Microsoft Grins as Apple Set to Fragment their Userbase

apple_iphone_google_android_fragmentationI read an interesting post over at PocketNow in which Chuong Nguyen looks at the likelihood of the new iPhone OS4 starting a fragmentation of the iPhone market. I say ‘Yay!’

Since iPhone OS3-and-under iPhones and iPod Touches won’t be upgradeable to iPhone OS4, Apple will inevitably end up with iPhone users wanting to run apps their devices don’t support, and possibly unable to re-install their OS or legacy apps after a crash or a hard reset. Chuong goes on to compare this to the fragmentation troubles that Android now finds itself facing and from which Windows Mobile has long suffered.

He correctly points out that the schism in Apple’s case comes from a software update, not hardware differences. In Android-land, the fragmentation comes not only by way of software updates (from both Google and the open-source community) but also from hardware differences between devices, like strange screen resolutions, differing CPUs, GPUs and form factors, touchscreen/not touchscreen, etc.

And Microsoft?

Microsoft was a victim of its own moderate early success. Back when it was Palm and Windows Mobile ruling the early, pre-iPhone, PDA/smarphone show, Microsoft got locked into supporting the thousands and thousands of apps that were written for the platform. Massive enterprises adopted Windows Mobile solutions and professional, corporate and enterprise software was written and distributed to millions of users… whom Microsoft could not abandon.

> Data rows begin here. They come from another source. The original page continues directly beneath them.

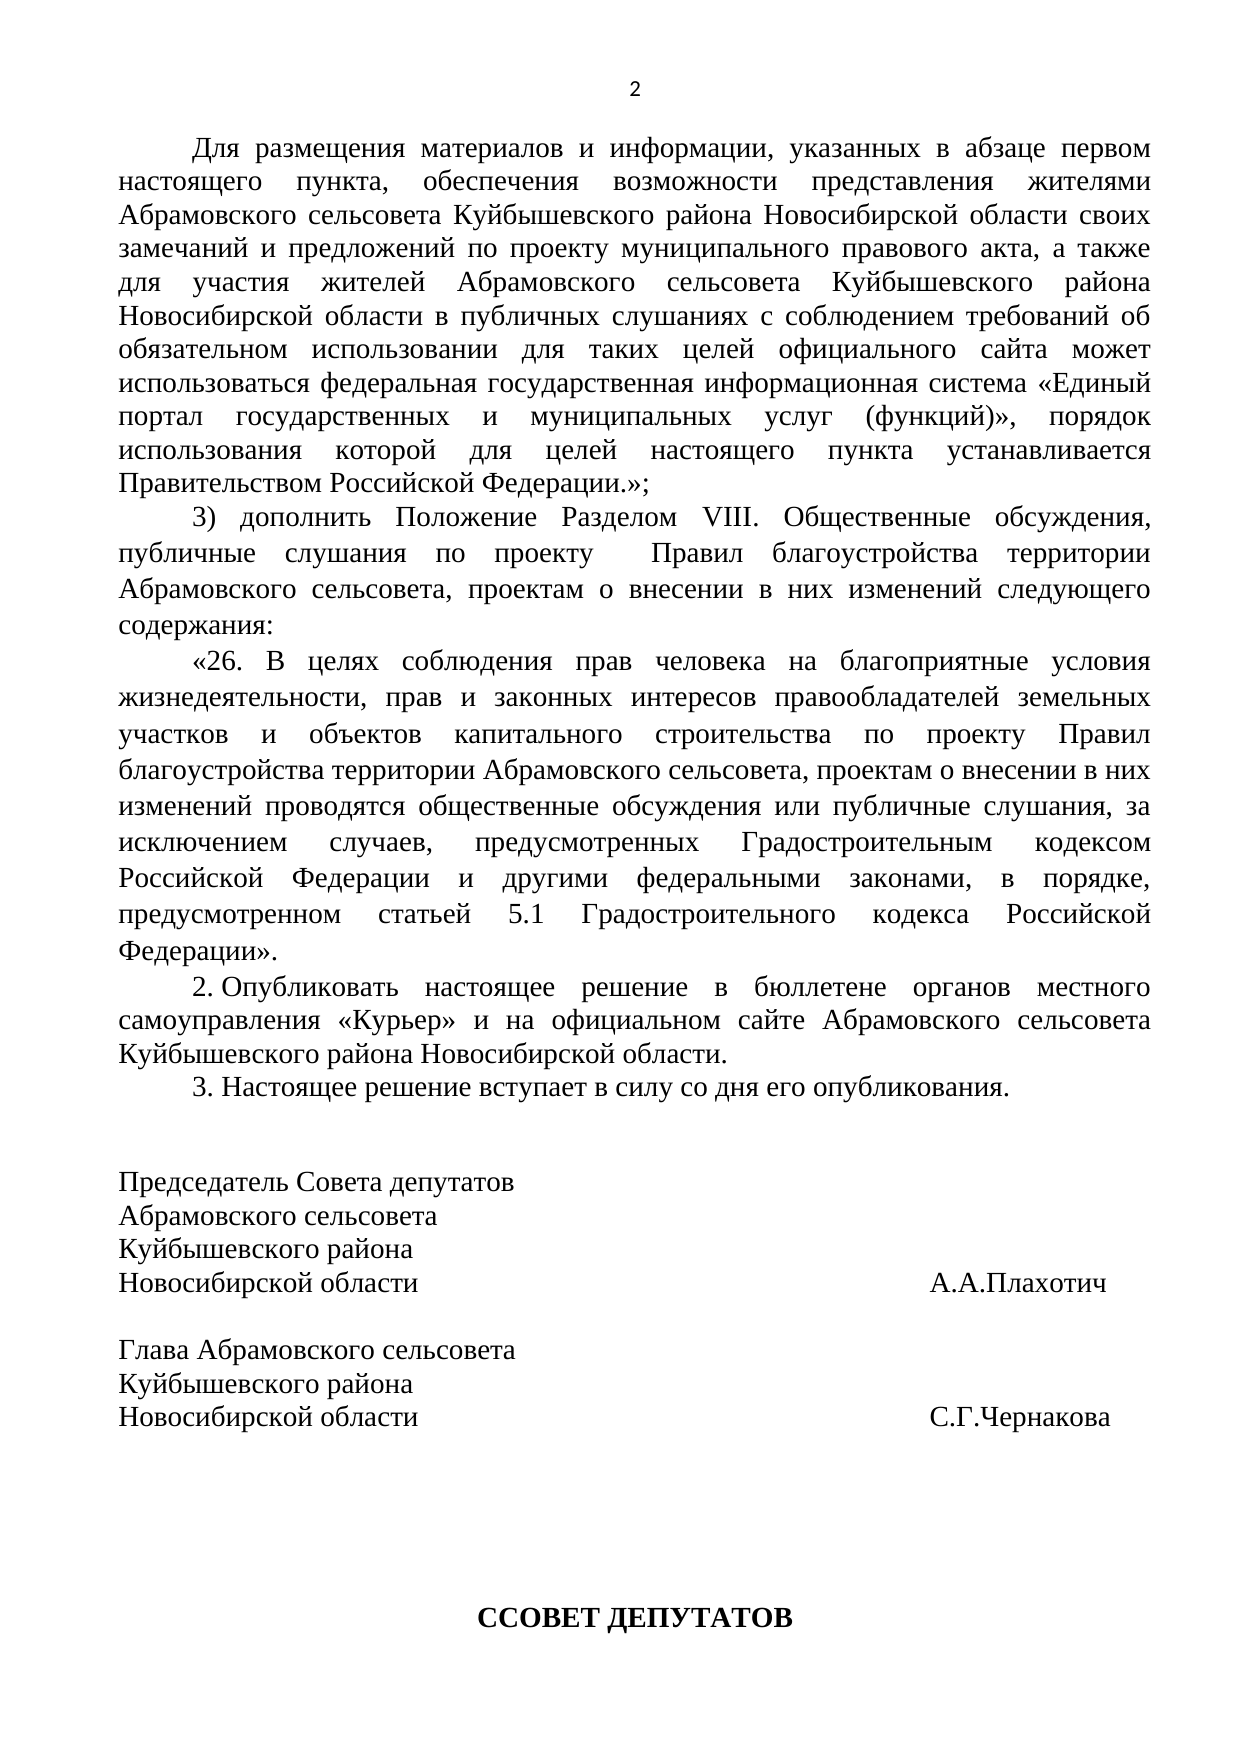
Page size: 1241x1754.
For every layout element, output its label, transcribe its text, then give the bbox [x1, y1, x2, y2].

text Новосибирской области С.Г.Чернакова [118, 1399, 1152, 1433]
text 3. Настоящее решение вступает в силу со дня его опубликования. [118, 1069, 1152, 1103]
text Глава Абрамовского сельсовета [118, 1332, 1152, 1366]
text Абрамовского сельсовета [118, 1198, 1152, 1232]
text Председатель Совета депутатов [118, 1164, 1152, 1198]
text «26. В целях соблюдения прав человека на благоприятные условия жизнедеятельности, прав и законных интересов правообладателей земельных участков и объектов капитального строительства по проекту Правил благоустройства территории Абрамовского сельсовета, проектам о внесении в них изменений проводятся общественные обсуждения или публичные слушания, за исключением случаев, предусмотренных Градостроительным кодексом Российской Федерации и другими федеральными законами, в порядке, предусмотренном статьей 5.1 Градостроительного кодекса Российской Федерации». [118, 643, 1152, 966]
text 2. Опубликовать настоящее решение в бюллетене органов местного самоуправления «Курьер» и на официальном сайте Абрамовского сельсовета Куйбышевского района Новосибирской области. [118, 969, 1152, 1069]
text Для размещения материалов и информации, указанных в абзаце первом настоящего пункта, обеспечения возможности представления жителями Абрамовского сельсовета Куйбышевского района Новосибирской области своих замечаний и предложений по проекту муниципального правового акта, а также для участия жителей Абрамовского сельсовета Куйбышевского района Новосибирской области в публичных слушаниях с соблюдением требований об обязательном использовании для таких целей официального сайта может использоваться федеральная государственная информационная система «Единый портал государственных и муниципальных услуг (функций)», порядок использования которой для целей настоящего пункта устанавливается Правительством Российской Федерации.»; [118, 130, 1152, 499]
text 3) дополнить Положение Разделом VIII. Общественные обсуждения, публичные слушания по проекту Правил благоустройства территории Абрамовского сельсовета, проектам о внесении в них изменений следующего содержания: [118, 499, 1152, 641]
text ССОВЕТ ДЕПУТАТОВ [118, 1601, 1152, 1634]
text Куйбышевского района [118, 1232, 1152, 1265]
text Куйбышевского района [118, 1366, 1152, 1399]
text Новосибирской области А.А.Плахотич [118, 1265, 1152, 1299]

Yes, yes, they also suffer from the same troubles as Android with differing OS versions and wacky hardware out there, but all of that was manageable for a veteran OS company like Microsoft (more later).

In fact, I really feel for poor Microsoft! I remember my first WinMo device – a UT Starcom PPC6700 running Windows Mobile 5: my buddy Crabtree dubbed it “the pocket instrument of mass destruction”, and I was just blown away by what it could do – with a little persuasion – and by how little it couldn’t do. That was in the spring of 2005, and I’m so sad that 5 years later I’ve still got something almost identical in my pocket! Why?

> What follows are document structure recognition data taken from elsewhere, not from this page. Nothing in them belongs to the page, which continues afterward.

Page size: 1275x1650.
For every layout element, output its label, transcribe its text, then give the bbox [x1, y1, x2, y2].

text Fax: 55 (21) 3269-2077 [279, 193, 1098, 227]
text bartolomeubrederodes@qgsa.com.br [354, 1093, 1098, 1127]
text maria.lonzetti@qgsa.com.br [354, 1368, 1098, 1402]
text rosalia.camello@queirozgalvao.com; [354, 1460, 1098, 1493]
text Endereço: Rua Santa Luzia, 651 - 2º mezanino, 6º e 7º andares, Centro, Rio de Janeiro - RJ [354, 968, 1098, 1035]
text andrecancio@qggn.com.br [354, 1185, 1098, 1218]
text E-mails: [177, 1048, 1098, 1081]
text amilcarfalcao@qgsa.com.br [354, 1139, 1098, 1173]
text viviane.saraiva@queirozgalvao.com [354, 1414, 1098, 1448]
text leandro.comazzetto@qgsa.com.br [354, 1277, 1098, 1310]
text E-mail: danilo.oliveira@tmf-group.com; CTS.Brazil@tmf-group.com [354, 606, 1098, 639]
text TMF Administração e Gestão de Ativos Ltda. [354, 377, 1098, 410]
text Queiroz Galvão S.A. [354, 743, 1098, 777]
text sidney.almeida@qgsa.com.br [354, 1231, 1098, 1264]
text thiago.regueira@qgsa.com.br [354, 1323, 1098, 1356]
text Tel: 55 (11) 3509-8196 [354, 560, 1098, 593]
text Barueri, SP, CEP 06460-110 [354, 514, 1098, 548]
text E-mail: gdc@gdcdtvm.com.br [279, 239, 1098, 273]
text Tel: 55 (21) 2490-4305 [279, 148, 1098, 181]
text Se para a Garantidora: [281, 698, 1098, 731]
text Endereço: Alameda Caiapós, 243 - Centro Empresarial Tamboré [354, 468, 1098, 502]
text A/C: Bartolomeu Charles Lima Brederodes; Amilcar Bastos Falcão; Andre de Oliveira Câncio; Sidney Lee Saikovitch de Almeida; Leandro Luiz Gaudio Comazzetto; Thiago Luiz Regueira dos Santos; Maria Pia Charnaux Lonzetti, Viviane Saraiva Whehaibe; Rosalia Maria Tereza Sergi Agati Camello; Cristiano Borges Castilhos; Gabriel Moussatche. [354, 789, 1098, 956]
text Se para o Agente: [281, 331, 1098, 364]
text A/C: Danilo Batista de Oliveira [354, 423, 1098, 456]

Dang legacy users! What do you do with your legacy users!?

So while Apple and Google waltzed in late to the party with their killer mobile OSes – so nice and finely tuned thanks to the lessons learned through the early travails of Palm, Microsoft, Compaq and others – Microsoft was still trying to figure out what to do with their legacy users.

Well, after 5 years of thought, deliberation, study, the multi-year Project Pink and the massive consumer research project that started before it, Muse, the purchase of Danger and their SideKick device… and Microsoft has finally came up with their answer to legacy users: dump them!

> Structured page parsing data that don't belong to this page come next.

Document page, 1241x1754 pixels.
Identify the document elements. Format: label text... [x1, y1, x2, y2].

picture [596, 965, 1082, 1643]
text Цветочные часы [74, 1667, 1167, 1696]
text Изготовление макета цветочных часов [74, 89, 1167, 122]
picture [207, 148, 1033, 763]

By biting the bullet and committing to no backwards compatibility in Windows Phone 7, Microsoft positions itself pretty nicely for this next round of the smartphone wars, as Microsoft is very familiar with supporting multiple OSes on a wide variety of hardware. With the introduction of the Kin line of devices this week, Microsoft now has three mobile lines going:

  1. Windows Phone 7,
  2. Windows Phone Classic (Windows Mobile 6.5x), and
  3. Kin (essentially the new, bottom-of-the-line dumb phones of the future)

This is a very manageable plate for Microsoft. The Kin are no-brainers, nothing to support there. Windows Phone Classic, still building on CE (despite its well-justified critics) is a pretty mature OS and Microsoft continues to fine-tune it.

Perhaps most importantly – and annoyingly for us fanboys – Windows Phone 7 devices will be the only smartphones that don’t support natively written apps, which means Microsoft won’t get caught in this legacy user situation again. Apple and Google, meanwhile, will be facing this challenge for some time to come!

Grin ;)

Welcome to the Legacy-User club, Apple! We ‘Softies call it the L-User Club! Oh, you too, Google!